Description
Code Sample, a copy-pastable example if possible
import pandas as pd
df = pd.DataFrame([
[4, 2, 'x'],
[3, 1, 'y'],
],
columns=['A','B','C']).set_index(['A', 'B'])
print(df)
# Consider this DataFrame:
#
# > C
# > A B
# > 4 2 x
# > 3 1 y
# Iterating over the group works if both levels
# of the multi-index are used for grouping.
for idx, group in df.groupby(level=[0, 1], sort=False):
print(idx)
# > (4, 2)
# > (3, 1)
# However, grouping by only one level,
# suddenly sorts the index.
for idx, group in df.groupby(level=0, sort=False):
print(idx)
# > 3
# > 4
# If the DataFrame has only one index,
# it works correctly
df2 = pd.DataFrame([
[4, 2, 'x'],
[3, 1, 'y'],
],
columns=['A','B','C']).set_index(['A'])
print(df2)
# > B C
# > A
# > 4 2 x
# > 3 1 y
for idx, group in df2.groupby(level=0, sort=False):
print(idx)
# > 4
# > 3
Problem description
DataFrame.groupby() has a parameter that selects whether the result should be sorted by groups.
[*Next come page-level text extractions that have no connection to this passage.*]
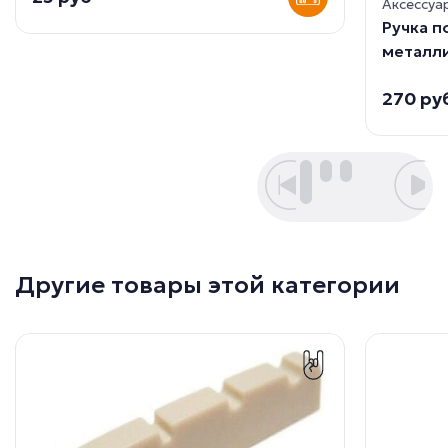
Аксессуа
Ручка 
металли
270 ру
Другие товары этой категории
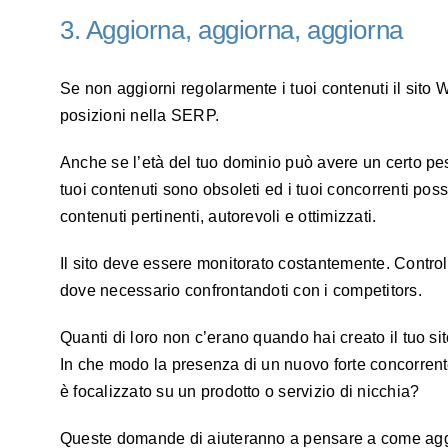
3. Aggiorna, aggiorna, aggiorna
Se non aggiorni regolarmente i tuoi contenuti il sito
posizioni nella SERP.
Anche se l’età del tuo dominio può avere un certo pes
tuoi contenuti sono obsoleti ed i tuoi concorrenti poss
contenuti pertinenti, autorevoli e ottimizzati.
Il sito deve essere monitorato costantemente. Control
dove necessario confrontandoti con i competitors.
Quanti di loro non c’erano quando hai creato il tuo sit
In che modo la presenza di un nuovo forte concorrente p
è focalizzato su un prodotto o servizio di nicchia?
Queste domande di aiuteranno a pensare a come aggio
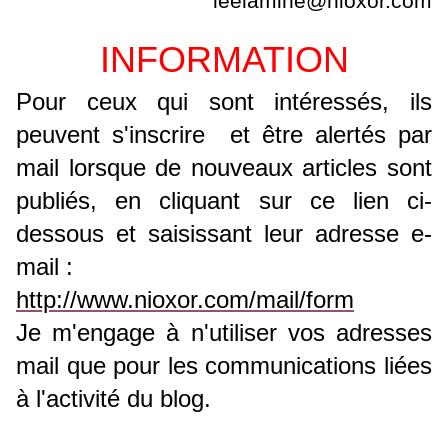
leelamine
@nioxor.com
INFORMATION
P
our ceux qui sont intéressés, ils
peuvent s'inscrire et
être alertés par
mail lorsque de nouveaux articles sont
publiés, en
cliquant sur ce lien ci-
dessous et saisissant leur adresse e-
mail :
http://www.nioxor.com/mail/form
Je m'engage à n'utiliser vos adresses
mail que pour les communications liées
à l'activité du blog.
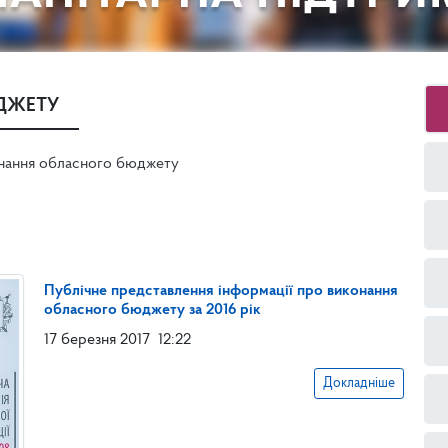
ДЖЕТУ
нання обласного бюджету
Публічне представлення інформації про виконання
обласного бюджету за 2016 рік
17 березня 2017
12:22
Докладніше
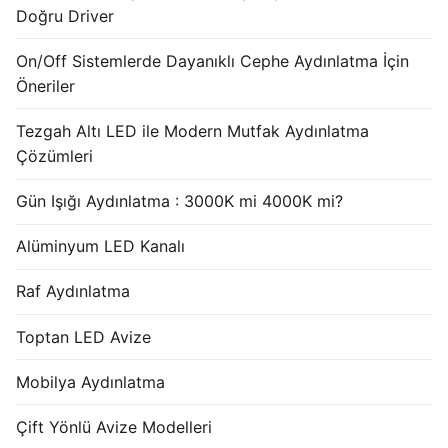
Doğru Driver
On/Off Sistemlerde Dayanıklı Cephe Aydınlatma İçin
Öneriler
Tezgah Altı LED ile Modern Mutfak Aydınlatma
Çözümleri
Gün Işığı Aydınlatma : 3000K mi 4000K mi?
Alüminyum LED Kanalı
Raf Aydınlatma
Toptan LED Avize
Mobilya Aydınlatma
Çift Yönlü Avize Modelleri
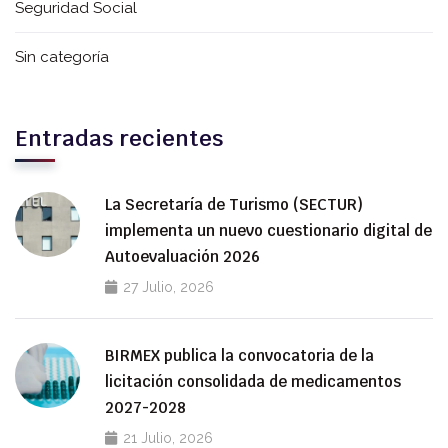
Seguridad Social
Sin categoría
Entradas recientes
La Secretaría de Turismo (SECTUR)
implementa un nuevo cuestionario digital de
Autoevaluación 2026
27 Julio, 2026
BIRMEX publica la convocatoria de la
licitación consolidada de medicamentos
2027-2028
21 Julio, 2026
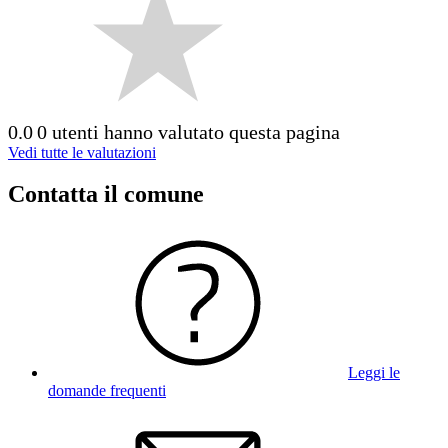
0.0
0 utenti hanno valutato questa pagina
Vedi tutte le valutazioni
Contatta il comune
Leggi le
domande frequenti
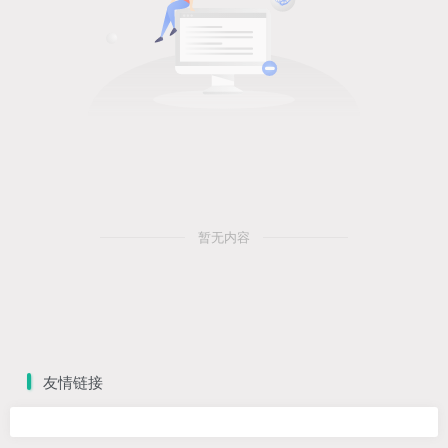
暂无内容
友情链接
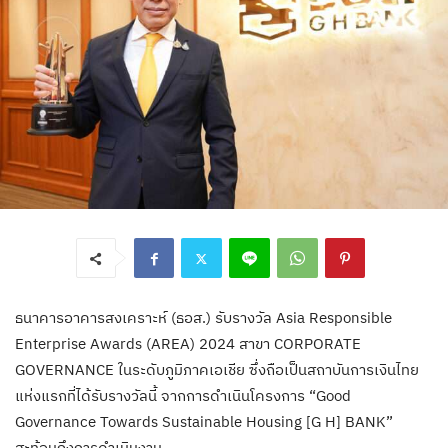
ธนาคารอาคารสงเคราะห์ (ธอส.) รับรางวัล Asia Responsible
Enterprise Awards (AREA) 2024 สาขา CORPORATE
GOVERNANCE ในระดับภูมิภาคเอเชีย ซึ่งถือเป็นสถาบันการเงินไทย
แห่งแรกที่ได้รับรางวัลนี้ จากการดำเนินโครงการ “Good
Governance Towards Sustainable Housing [G H] BANK”
สะท้อนถึงการดำเนินงาน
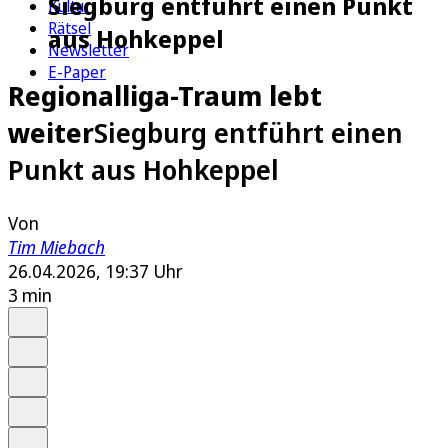
Siegburg entführt einen Punkt
Kultur
Rätsel
aus Hohkeppel
Newsletter
E-Paper
Regionalliga-Traum lebt
weiter
Siegburg entführt einen
Punkt aus Hohkeppel
Von
Tim Miebach
26.04.2026, 19:37 Uhr
3 min
Auf Google bevorzugen
Anhören
Schrift
Merken
Drucken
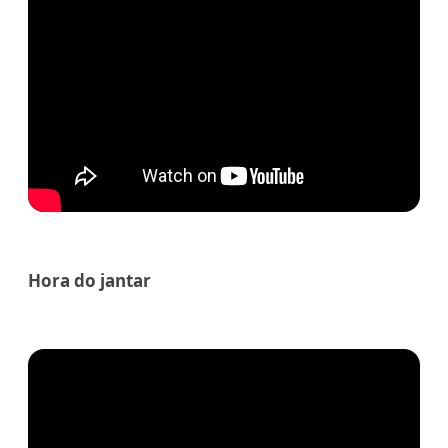
Hora do jantar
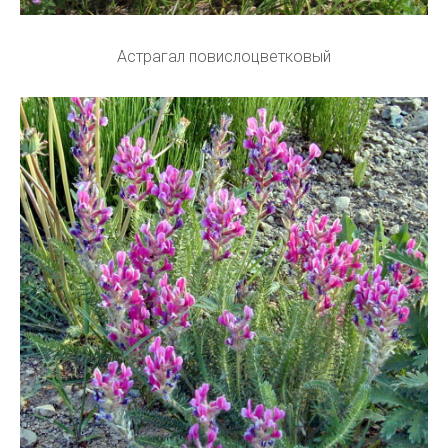
Астрагал повислоцветковый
However, if the DataFrame has a multi-index and the grouping is only done by one index, the result is sorted regardless of the value of sort
.
Grouping by more than one index works.
Passing the single index as a list [0]
does not fix the problem.
Expected Output
for idx, group in df.groupby(level=0, sort=False):
print(idx)
should yield
4
3
Output of pd.show_versions()
commit: None
python: 3.5.3.final.0
python-bits: 64
OS: Linux
OS-release: 4.10.0-33-generic
machine: x86_64
processor: x86_64
byteorder: little
LC_ALL:
LANG: en_GB.UTF-8
LOCALE: de_DE.UTF-8
pandas: 0.21.0.dev+450.g6eadb87fe
pytest: None
pip: 9.0.1
setuptools: 36.0.1
Cython: None
numpy: 1.13.1
scipy: 0.19.0
pyarrow: None
xarray: None
IPython: None
sphinx: None
patsy: None
dateutil: 2.6.1
pytz: 2017.2
blosc: None
bottleneck: None
tables: None
numexpr: None
feather: None
matplotlib: 2.0.2
openpyxl: None
xlrd: None
xlwt: None
xlsxwriter: None
lxml: None
bs4: None
html5lib: 0.999999999
sqlalchemy: None
pymysql: None
psycopg2: None
jinja2: 2.9.6
s3fs: None
fastparquet: None
pandas_gbq: None
pandas_datareader: None